Das Landgericht Mannheim hat den Exportsachbearbeiter eines ...

Das Landgericht Mannheim hat den Exportsachbearbeiter eines mittelständischen deutschen Unternehmens wegen Verstoßes gegen das Außenwirtschaftsgesetz rechtskräftig zu einer Freiheitsstrafe verurteilt, deren Vollstreckung zur Bewährung ausgesetzt wurde.
Gegenstand des Verfahrens waren Lieferungen von zur Herstellung großkalibriger Rohrwaffen bestimmten Bohrwerkzeugen an einen Rüstungsbetrieb in den Iran. Das Bundesausfuhramt hatte die dafür erforderliche Genehmigung verweigert.
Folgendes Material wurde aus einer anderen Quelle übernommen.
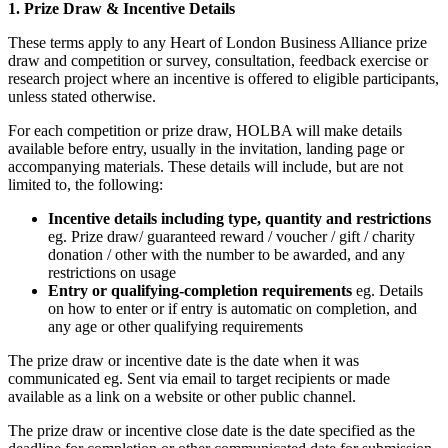
1. Prize Draw & Incentive Details
These terms apply to any Heart of London Business Alliance prize
draw and competition or survey, consultation, feedback exercise or
research project where an incentive is offered to eligible participants,
unless stated otherwise.
For each competition or prize draw, HOLBA will make details
available before entry, usually in the invitation, landing page or
accompanying materials. These details will include, but are not
limited to, the following:
Incentive details including type, quantity and restrictions
eg. Prize draw/ guaranteed reward / voucher / gift / charity
donation / other with the number to be awarded, and any
restrictions on usage
Entry or qualifying-completion requirements
eg. Details
on how to enter or if entry is automatic on completion, and
any age or other qualifying requirements
The prize draw or incentive date is the date when it was
communicated eg. Sent via email to target recipients or made
available as a link on a website or other public channel.
The prize draw or incentive close date is the date specified as the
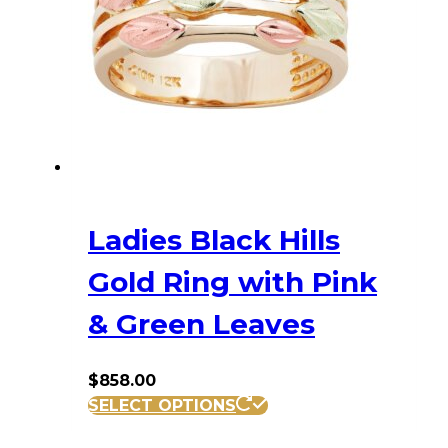
may
be
chosen
on
the
product
page
Ladies Black Hills
Gold Ring with Pink
& Green Leaves
$
858.00
This
SELECT OPTIONS
product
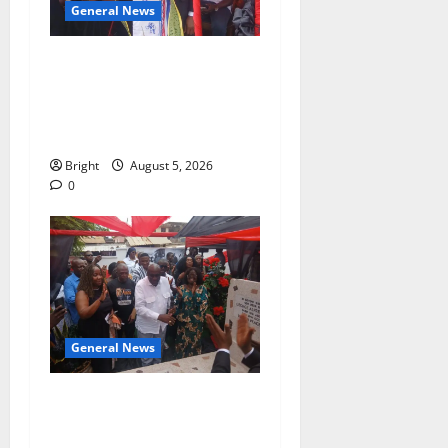
General News
Duker calls for recognition
of Paa Grant’s selfless
contribution to Ghana’s
independence
Bright
August 5, 2026
0
General News
Kwadwo Afari urges
amendment of Article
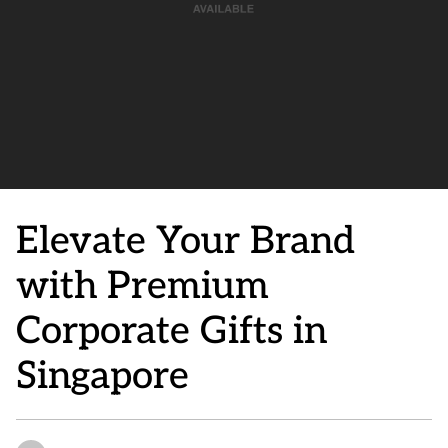
Elevate Your Brand
with Premium
Corporate Gifts in
Singapore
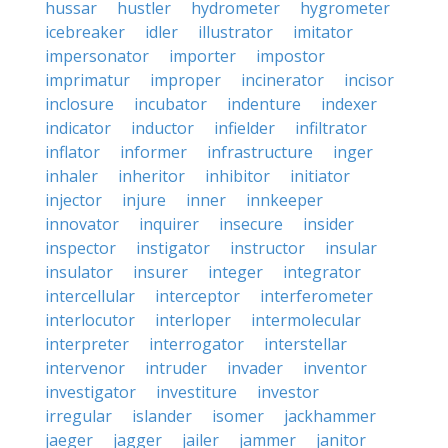
hussar
hustler
hydrometer
hygrometer
icebreaker
idler
illustrator
imitator
impersonator
importer
impostor
imprimatur
improper
incinerator
incisor
inclosure
incubator
indenture
indexer
indicator
inductor
infielder
infiltrator
inflator
informer
infrastructure
inger
inhaler
inheritor
inhibitor
initiator
injector
injure
inner
innkeeper
innovator
inquirer
insecure
insider
inspector
instigator
instructor
insular
insulator
insurer
integer
integrator
intercellular
interceptor
interferometer
interlocutor
interloper
intermolecular
interpreter
interrogator
interstellar
intervenor
intruder
invader
inventor
investigator
investiture
investor
irregular
islander
isomer
jackhammer
jaeger
jagger
jailer
jammer
janitor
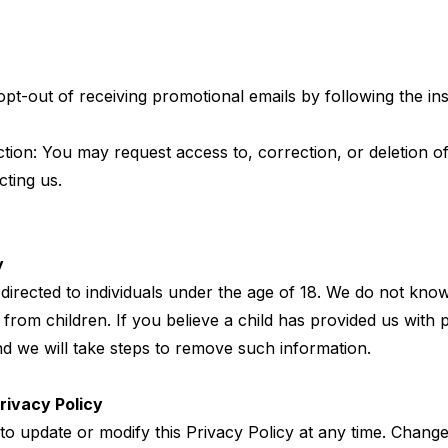
pt-out of receiving promotional emails by following the ins
tion: You may request access to, correction, or deletion o
cting us.
y
directed to individuals under the age of 18. We do not know
from children. If you believe a child has provided us with 
nd we will take steps to remove such information.
rivacy Policy
to update or modify this Privacy Policy at any time. Changes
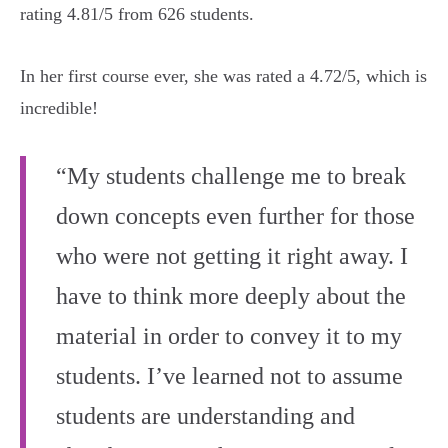
rating 4.81/5 from 626 students.
In her first course ever, she was rated a 4.72/5, which is
incredible!
“My students challenge me to break
down concepts even further for those
who were not getting it right away. I
have to think more deeply about the
material in order to convey it to my
students. I’ve learned not to assume
students are understanding and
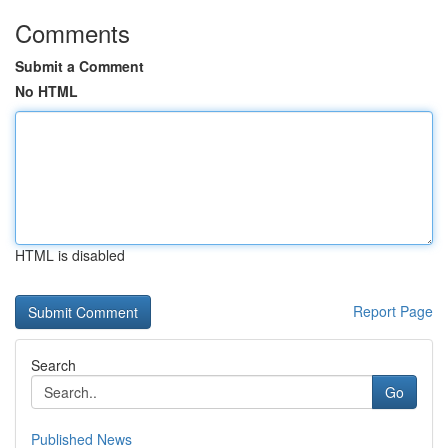
Comments
Submit a Comment
No HTML
HTML is disabled
Report Page
Search
Go
Published News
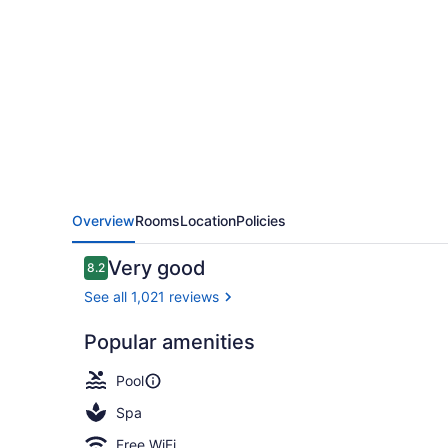
Beach
Resort
and
Spa
Overview
Rooms
Location
Policies
Reviews
Very good
8.2
8.2 out of 10
See all 1,021 reviews
Popular amenities
Waterslide
Pool
Spa
Free WiFi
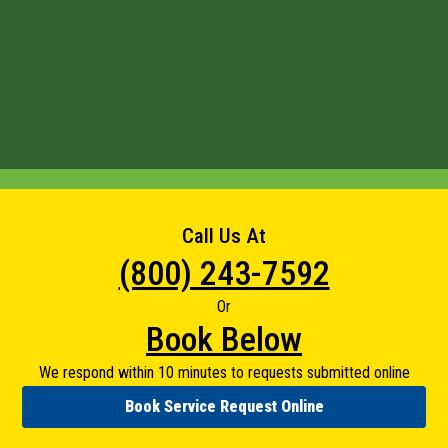
Call Us At
(800) 243-7592
Or
Book Below
We respond within 10 minutes to requests submitted online
Book Service Request Online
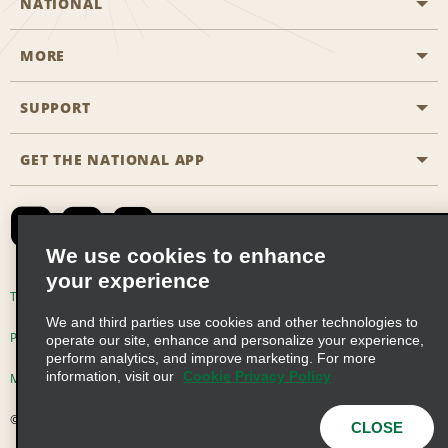
NATIONAL
MORE
Start a Reservation
Emerald Club
SUPPORT
Career Opportunities
Business Programmes
Site Map
GET THE NATIONAL APP
Accessibility
Partner Rewards
Contact Us
Emerald Club Sign In
FAQs
We use cookies to enhance
your experience
Global Franchise Opportunities
Terms of Use
Privacy Policy
Cookie Policy
We and third parties use cookies and other technologies to
Email Sign-up
Privacy Choices
operate our site, enhance and personalize your experience,
perform analytics, and improve marketing. For more
information, visit our
Cookie Privacy Policy
Modern Slavery Act Disclosure Statement
© 2026 Enterprise Holdings, Inc. All Rights Reserved
CLOSE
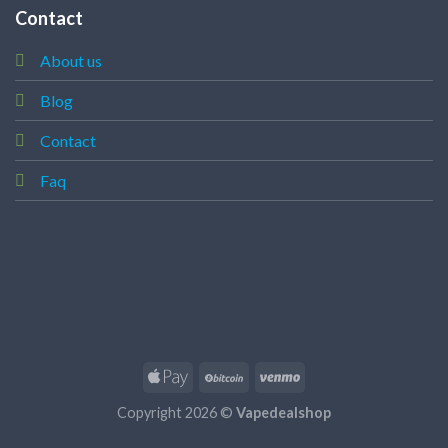
Contact
About us
Blog
Contact
Faq
Copyright 2026 ©
Vapedealshop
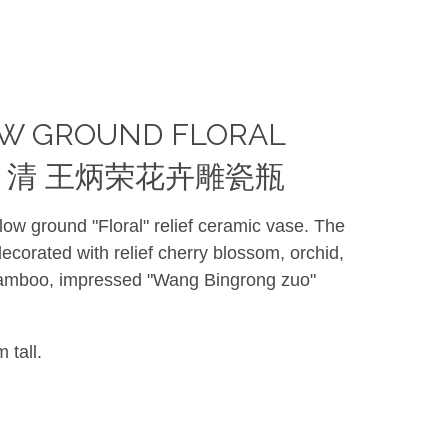
OW GROUND FLORAL
ASE 清 王炳荣花卉雕瓷瓶
low ground "Floral" relief ceramic vase. The
corated with relief cherry blossom, orchid,
mboo, impressed "Wang Bingrong zuo"
 tall.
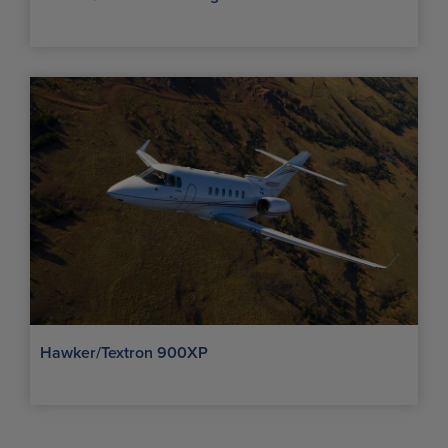
Hawker/Textron 900XP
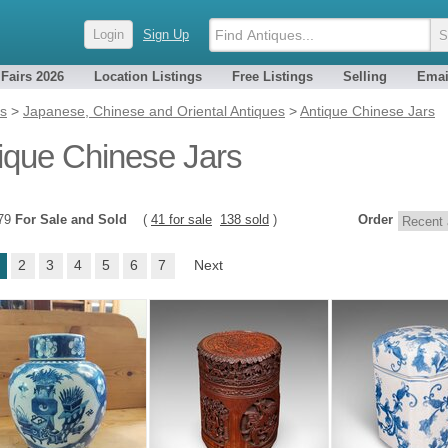
Login
Sign Up
 Fairs 2026
Location Listings
Free Listings
Selling
Emai
es
>
Japanese, Chinese and Oriental Antiques
>
Antique Chinese Jars
ique Chinese Jars
179
For Sale and Sold
(
41 for sale
138 sold
)
Order
2
3
4
5
6
7
Next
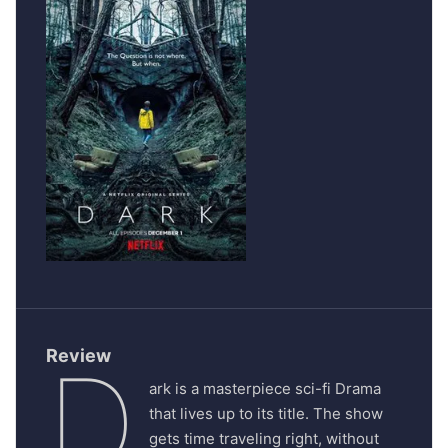
Review
D
ark is a masterpiece sci-fi Drama
that lives up to its title. The show
gets time traveling right, without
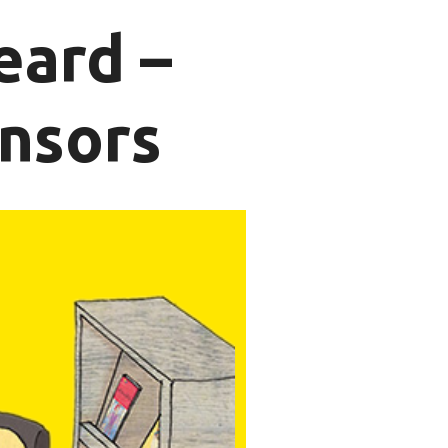
eard –
nsors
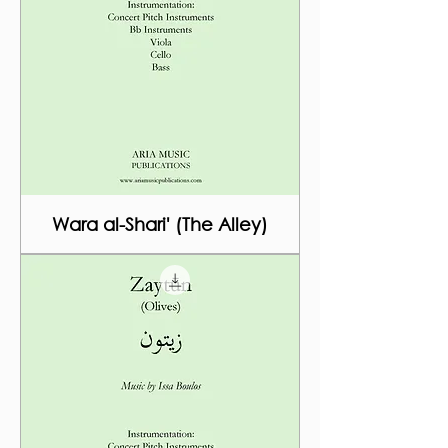
Wara al-Shari' (The Alley)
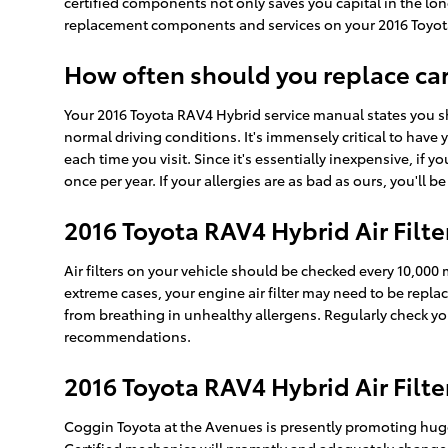
certified components not only saves you capital in the lon
replacement components and services on your 2016 Toyota 
How often should you replace car a
Your 2016 Toyota RAV4 Hybrid service manual states you sho
normal driving conditions. It's immensely critical to have 
each time you visit. Since it's essentially inexpensive, if y
once per year. If your allergies are as bad as ours, you'll 
2016 Toyota RAV4 Hybrid Air Filt
Air filters on your vehicle should be checked every 10,000
extreme cases, your engine air filter may need to be repl
from breathing in unhealthy allergens. Regularly check 
recommendations.
2016 Toyota RAV4 Hybrid Air Filt
Coggin Toyota at the Avenues is presently promoting huge 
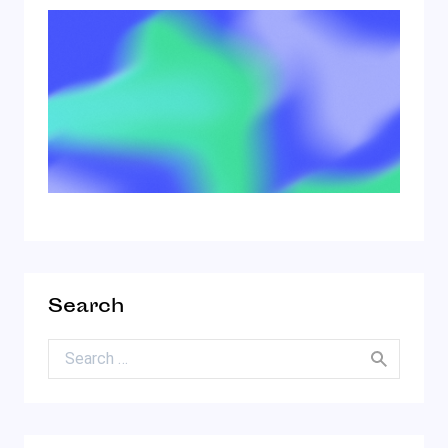
Search
Search for:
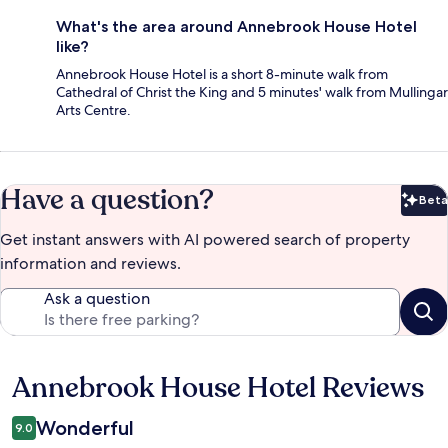
What's the area around Annebrook House Hotel
like?
Annebrook House Hotel is a short 8-minute walk from
Cathedral of Christ the King and 5 minutes' walk from Mullingar
Arts Centre.
Have a question?
Beta
Bet
Get instant answers with AI powered search of property
information and reviews.
Ask a question
Annebrook House Hotel Reviews
Reviews
Wonderful
9.0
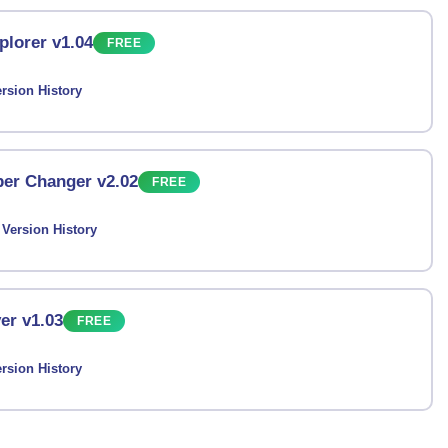
plorer v1.04
FREE
rsion History
er Changer v2.02
FREE
Version History
er v1.03
FREE
rsion History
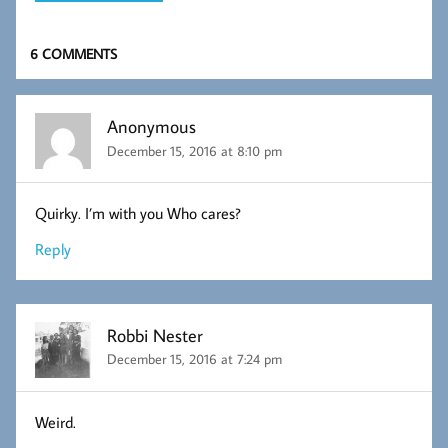
6 COMMENTS
Anonymous
December 15, 2016 at 8:10 pm
Quirky. I’m with you Who cares?
Reply
Robbi Nester
December 15, 2016 at 7:24 pm
Weird.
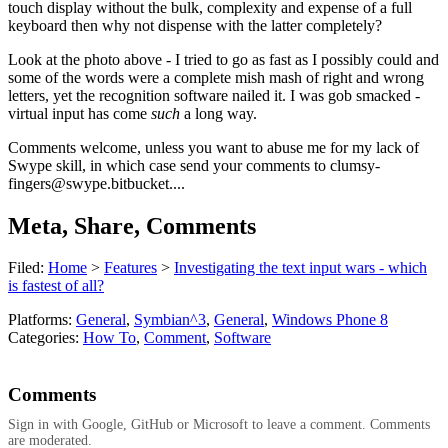
touch display without the bulk, complexity and expense of a full
keyboard then why not dispense with the latter completely?
Look at the photo above - I tried to go as fast as I possibly could and
some of the words were a complete mish mash of right and wrong
letters, yet the recognition software nailed it. I was gob smacked -
virtual input has come
such
a long way.
Comments welcome, unless you want to abuse me for my lack of
Swype skill, in which case send your comments to
clumsy-
fingers@swype.bitbucket
....
Meta, Share, Comments
Filed:
Home
>
Features
>
Investigating the text input wars - which
is fastest of all?
Platforms:
General
,
Symbian^3
,
General
,
Windows Phone 8
Categories:
How To
,
Comment
,
Software
Comments
Sign in with Google, GitHub or Microsoft to leave a comment. Comments
are moderated.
Dennoch lieferte das Unternehmen - nunmehr an einen Käufer in Dubai. Von dort aus gelangten die maßangefertigten Güter - wie der Sachbearbeiter wusste - an den ursprünglichen Besteller in Teheran. Dem Unternehmen war aus der Lieferung ein Betrag von 55 932,88 € zugeflossen. Der Gewinn betrug 11 261,11 €.
Das Landgericht hat unter Anwendung der "Härteklausel" den Verfall von Wertersatz i. H. von 27 966,44 € zu Lasten des Unternehmens angeordnet, was der Hälfte des Bruttoerlöses entspricht.
Der BGH hat mit Urteil vom 15. 9. 2004 (1 StR 202/04) die Revision des Unternehmens gegen die Verfallsanordnung verworfen. Es hatte sich auf "Gutgläubigkeit" seiner Geschäftsleitung berufen. Demgegenüber hatte die Revision der Staatsanwaltschaft Erfolg. Das Landgericht muss nun prüfen, ob entsprechend dem "Bruttoprinzip" der gesamte Verkaufserlös für verfallen zu erklären ist (Pressemitteilung des BGH vom 15. 9. 2004).